Adigwe stated: “We are proposing Niprimune capsule with Andrographis Paniculata ingredient for the treatment of COVID-19. We projected it for COVID-19 but it needs to pass through those processes before it would be approved.

“We (NIPRD) were the first to discover that this particular process has effect on the immune system and since it has effect on the immune system, we ran it through the artificial intelligence and machine learning capabilities we had, and realised that this would be good for COVID-19 since it affects people whose immune system are compromised.

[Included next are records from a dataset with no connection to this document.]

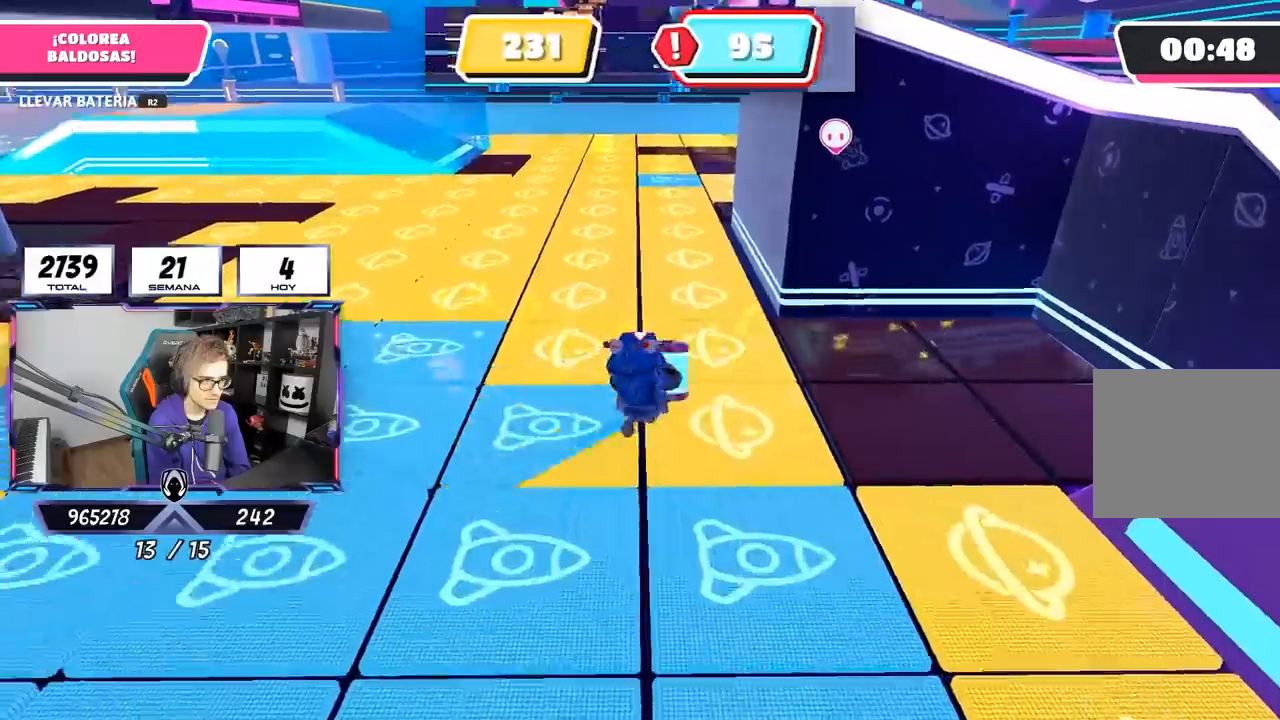
{"buttons": ["R2"], "left_stick": "up-right", "right_stick": "down-left", "events": [[400, "right_stick", "down-left"]]}
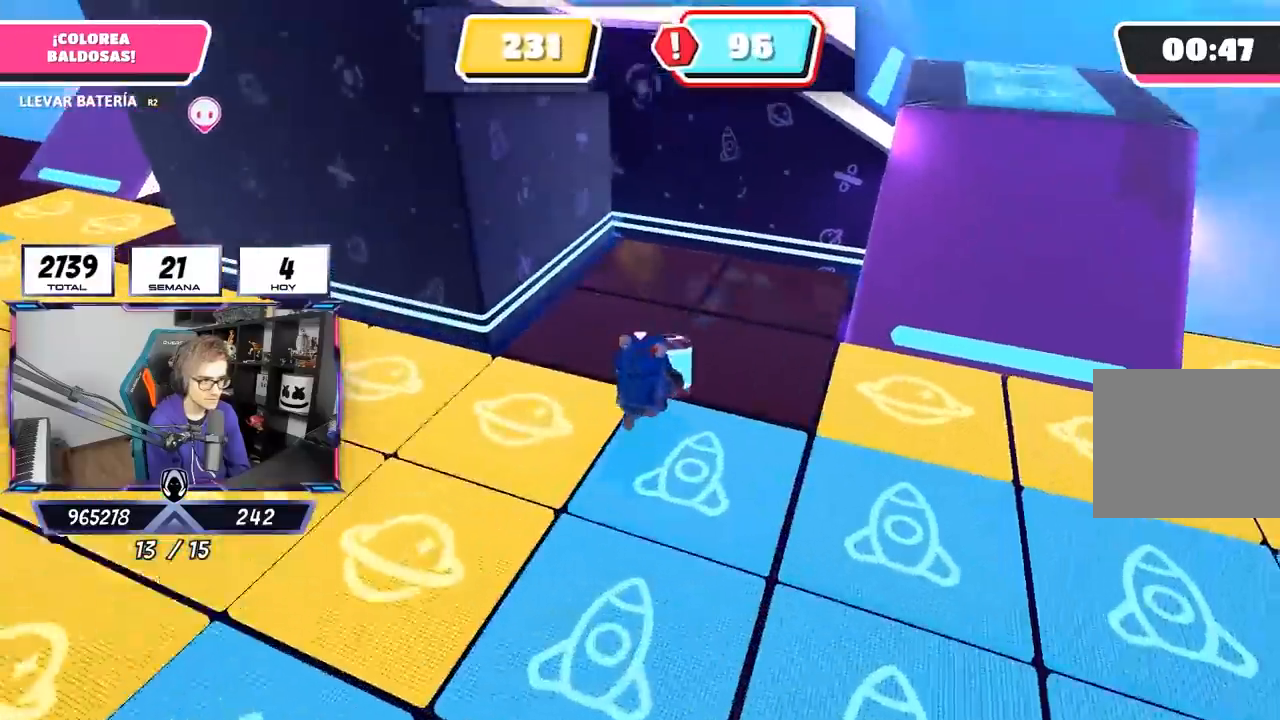
{"buttons": ["R2"], "left_stick": "up-right", "right_stick": "left", "events": [[117, "right_stick", "left"]]}
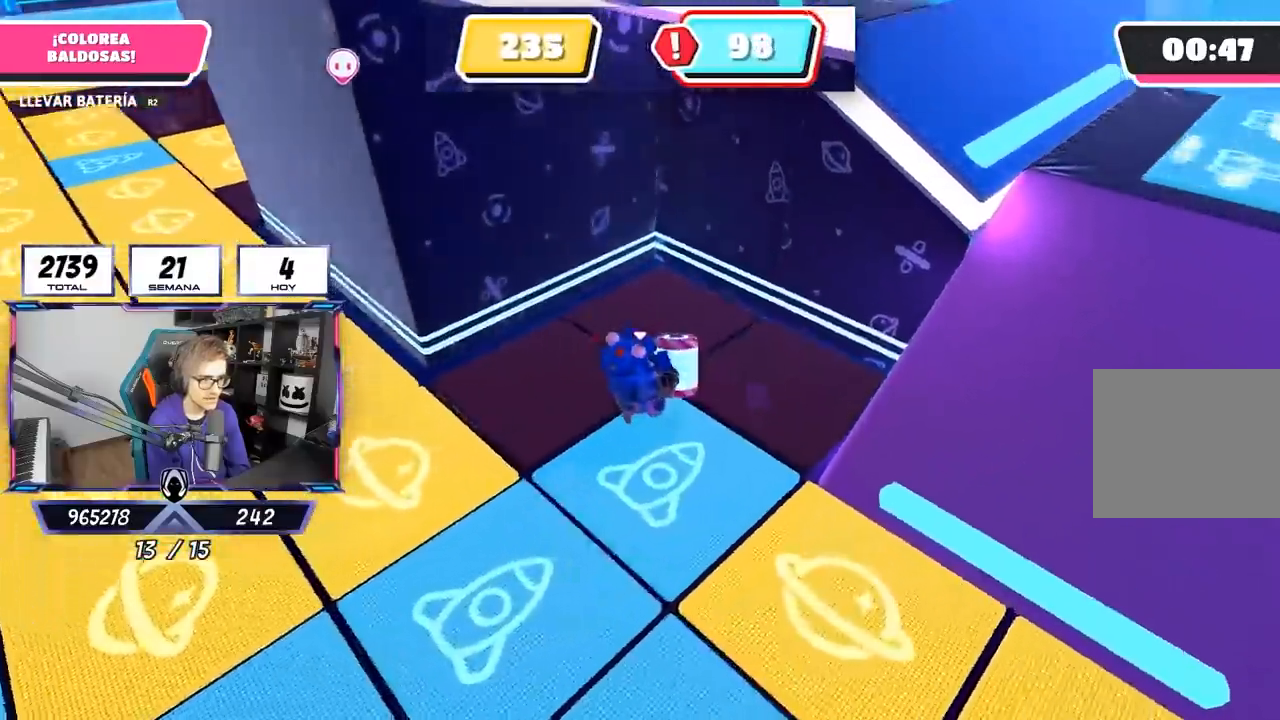
{"buttons": ["R2"], "left_stick": "up-left", "right_stick": "left", "events": [[50, "left_stick", "up"], [233, "left_stick", "up-left"]]}
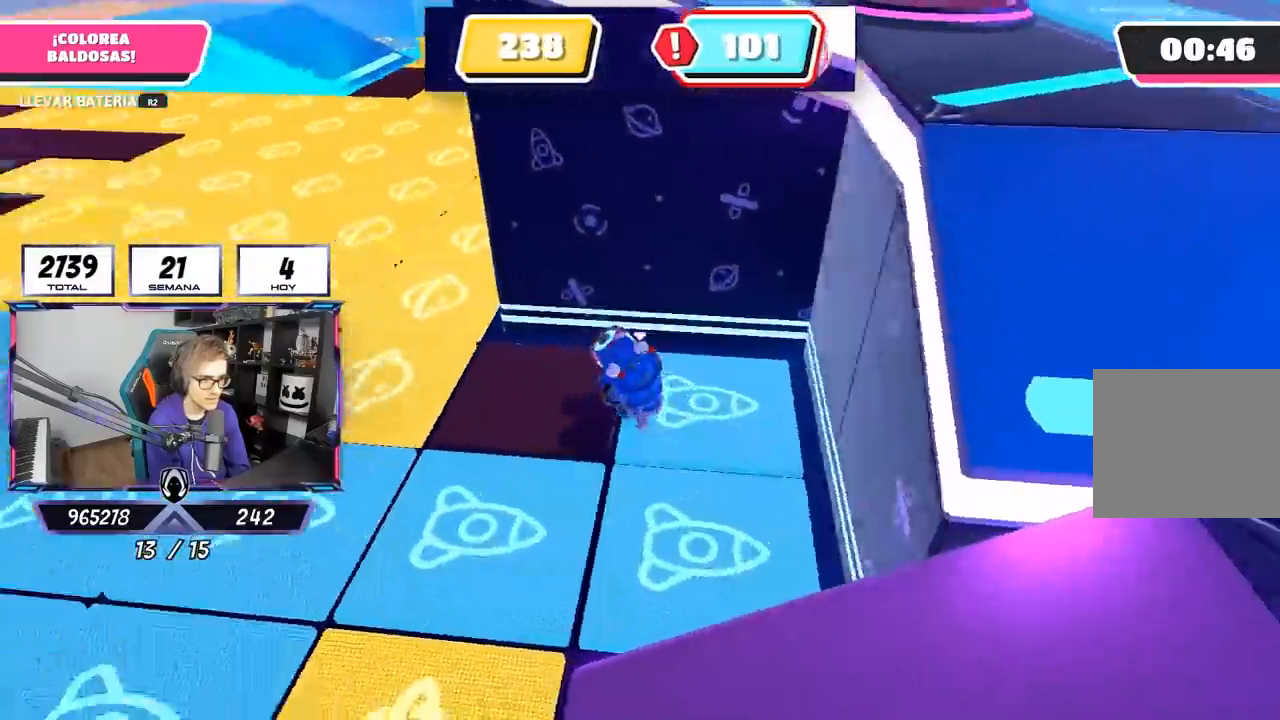
{"buttons": ["R2"], "left_stick": "up", "right_stick": "center", "events": [[383, "right_stick", "center"], [400, "left_stick", "up"]]}
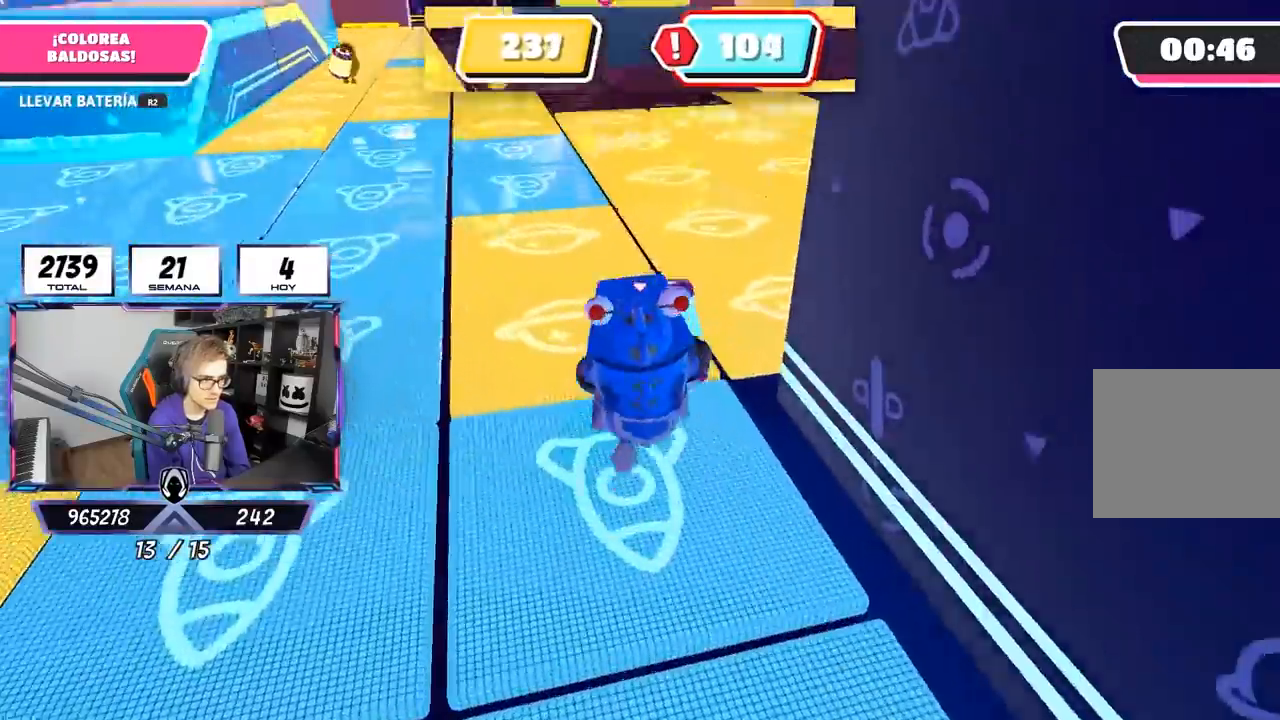
{"buttons": ["R2"], "left_stick": "up", "right_stick": "center", "events": []}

“We have done all the pre-clinical tests that show us that this will be very good, and we now need to move to the clinical stage which is expensive, and this is what we need funding for, but nobody is coming forward for assistance.”

Researchers at NIPRD had to use machine learning and artificial intelligence capacity to identify that Niprimune may have activities in the management of COVID-19.

“During that time, almost a year ago, we have come on mass media, including television, to appeal to philanthropists and development partners to support NIPRD with the funds that will enable us undertake the remaining scientific activities to help us bring this product to the market for COVID-19.

He noted that “it will shock you to learn that a few days ago, the authorities in Thailand approved Andrographics Maniculatal, and also approved a tea based on Hydrographics for the treatment of COVID-19.

“In the meantime, NIPRD, even if we are one of the first in the world to come up with the hypothesis that could help in the treatment of COVID-19, the relevant foundations, philanthropists, and funding agencies have still not supported us to the level where we can finish the research to enable us bring this product to the fore.”